Results One quarter of people who inject drugs and 5% of MSM were HIV infected and unaware of their infection. Based on our prior estimate that there were 83,100 drug injectors living in Saint Petersburg; about 20,000 injectors are unaware of their HIV infection. If 1% of the general population are MSM, we estimate that there are about 3,000 MSM with undiagnosed HIV infection in Saint Petersburg.
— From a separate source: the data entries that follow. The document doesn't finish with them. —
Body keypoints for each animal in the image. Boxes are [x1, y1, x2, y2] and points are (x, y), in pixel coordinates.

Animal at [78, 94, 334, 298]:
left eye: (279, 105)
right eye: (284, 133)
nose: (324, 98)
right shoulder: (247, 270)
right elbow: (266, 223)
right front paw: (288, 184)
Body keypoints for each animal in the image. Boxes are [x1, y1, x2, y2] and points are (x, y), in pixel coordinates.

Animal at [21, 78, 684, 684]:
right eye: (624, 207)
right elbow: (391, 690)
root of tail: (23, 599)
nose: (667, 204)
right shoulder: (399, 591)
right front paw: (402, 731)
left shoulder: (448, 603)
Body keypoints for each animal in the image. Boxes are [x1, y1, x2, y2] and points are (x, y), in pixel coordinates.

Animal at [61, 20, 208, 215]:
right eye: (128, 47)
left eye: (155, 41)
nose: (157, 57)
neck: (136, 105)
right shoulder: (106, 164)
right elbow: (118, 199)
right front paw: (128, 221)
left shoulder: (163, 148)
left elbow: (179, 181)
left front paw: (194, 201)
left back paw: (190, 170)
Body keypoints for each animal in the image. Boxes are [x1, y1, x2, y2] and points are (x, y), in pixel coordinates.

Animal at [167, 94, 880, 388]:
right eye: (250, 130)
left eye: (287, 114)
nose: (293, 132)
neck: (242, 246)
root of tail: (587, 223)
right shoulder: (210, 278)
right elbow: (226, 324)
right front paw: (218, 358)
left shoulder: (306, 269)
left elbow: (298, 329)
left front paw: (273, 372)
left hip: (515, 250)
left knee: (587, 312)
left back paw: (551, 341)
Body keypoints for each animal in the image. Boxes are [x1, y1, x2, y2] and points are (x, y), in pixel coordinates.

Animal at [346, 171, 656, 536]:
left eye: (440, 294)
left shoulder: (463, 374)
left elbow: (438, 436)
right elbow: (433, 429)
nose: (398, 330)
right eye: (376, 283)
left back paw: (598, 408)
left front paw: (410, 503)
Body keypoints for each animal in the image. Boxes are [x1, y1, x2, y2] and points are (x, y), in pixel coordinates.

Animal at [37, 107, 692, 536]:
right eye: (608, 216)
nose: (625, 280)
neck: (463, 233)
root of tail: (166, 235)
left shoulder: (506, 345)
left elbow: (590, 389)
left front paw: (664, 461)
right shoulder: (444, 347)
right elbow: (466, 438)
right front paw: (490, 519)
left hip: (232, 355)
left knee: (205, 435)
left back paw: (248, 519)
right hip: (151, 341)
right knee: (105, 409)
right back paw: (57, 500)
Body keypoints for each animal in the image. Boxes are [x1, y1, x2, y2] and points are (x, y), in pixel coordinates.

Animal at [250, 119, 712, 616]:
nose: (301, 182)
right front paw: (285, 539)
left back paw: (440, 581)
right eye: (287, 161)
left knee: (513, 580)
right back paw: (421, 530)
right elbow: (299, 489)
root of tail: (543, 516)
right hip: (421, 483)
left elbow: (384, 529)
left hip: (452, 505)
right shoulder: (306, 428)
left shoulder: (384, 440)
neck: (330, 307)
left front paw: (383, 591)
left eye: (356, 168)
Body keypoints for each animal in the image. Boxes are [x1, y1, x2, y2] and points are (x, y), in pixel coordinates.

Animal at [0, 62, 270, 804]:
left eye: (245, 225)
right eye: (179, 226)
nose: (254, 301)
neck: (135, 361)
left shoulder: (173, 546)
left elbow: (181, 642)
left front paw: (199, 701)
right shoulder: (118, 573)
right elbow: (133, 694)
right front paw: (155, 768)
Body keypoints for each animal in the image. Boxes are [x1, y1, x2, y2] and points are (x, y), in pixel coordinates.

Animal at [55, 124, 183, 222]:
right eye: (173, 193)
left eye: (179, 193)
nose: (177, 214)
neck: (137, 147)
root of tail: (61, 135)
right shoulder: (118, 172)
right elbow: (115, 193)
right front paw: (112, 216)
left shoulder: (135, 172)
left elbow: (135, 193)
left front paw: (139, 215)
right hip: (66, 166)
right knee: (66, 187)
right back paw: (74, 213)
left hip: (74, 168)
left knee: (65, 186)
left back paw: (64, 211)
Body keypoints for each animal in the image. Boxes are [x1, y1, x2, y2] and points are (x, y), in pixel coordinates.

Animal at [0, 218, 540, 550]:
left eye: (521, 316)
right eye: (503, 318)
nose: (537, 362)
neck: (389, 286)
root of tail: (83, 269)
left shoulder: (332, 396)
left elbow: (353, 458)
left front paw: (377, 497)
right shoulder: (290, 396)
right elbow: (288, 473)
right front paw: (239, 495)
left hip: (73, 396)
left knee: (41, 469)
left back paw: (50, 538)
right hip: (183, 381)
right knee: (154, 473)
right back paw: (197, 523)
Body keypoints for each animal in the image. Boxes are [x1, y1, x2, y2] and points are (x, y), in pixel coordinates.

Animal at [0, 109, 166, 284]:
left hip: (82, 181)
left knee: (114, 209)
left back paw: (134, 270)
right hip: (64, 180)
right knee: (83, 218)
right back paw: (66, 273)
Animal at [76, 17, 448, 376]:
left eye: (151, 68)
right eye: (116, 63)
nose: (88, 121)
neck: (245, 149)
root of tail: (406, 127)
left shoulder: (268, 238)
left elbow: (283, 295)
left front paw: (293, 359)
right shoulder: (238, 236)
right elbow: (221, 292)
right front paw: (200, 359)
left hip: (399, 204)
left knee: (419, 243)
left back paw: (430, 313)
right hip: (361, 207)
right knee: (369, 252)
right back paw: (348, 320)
The 169 injectors with undiagnosed infection reported unprotected sex with 37 partners who themselves injected drugs, and that the proportion of injectors who were uninfected was 56%. Injectors with undiagnosed infection reported unprotected sex with 26 partners who did not inject drugs; the uninfected proportion of non-injecting partners of drug injectors was 83%. Therefore, undiagnosed, HIV+ injectors exposed an estimated mean 0.25 uninfected partners in six months time. Those injectors expose 5,821 (95% CI 3,092–11,095) uninfected sex partners during a six-month period, whereas the 3,000 MSM with undiagnosed HIV infection in Saint Petersburg expose 4,800 (95% CI 4,320–12,000).
Conclusion New sexual infections eminating from MSM may become comparable to those from drug injectors.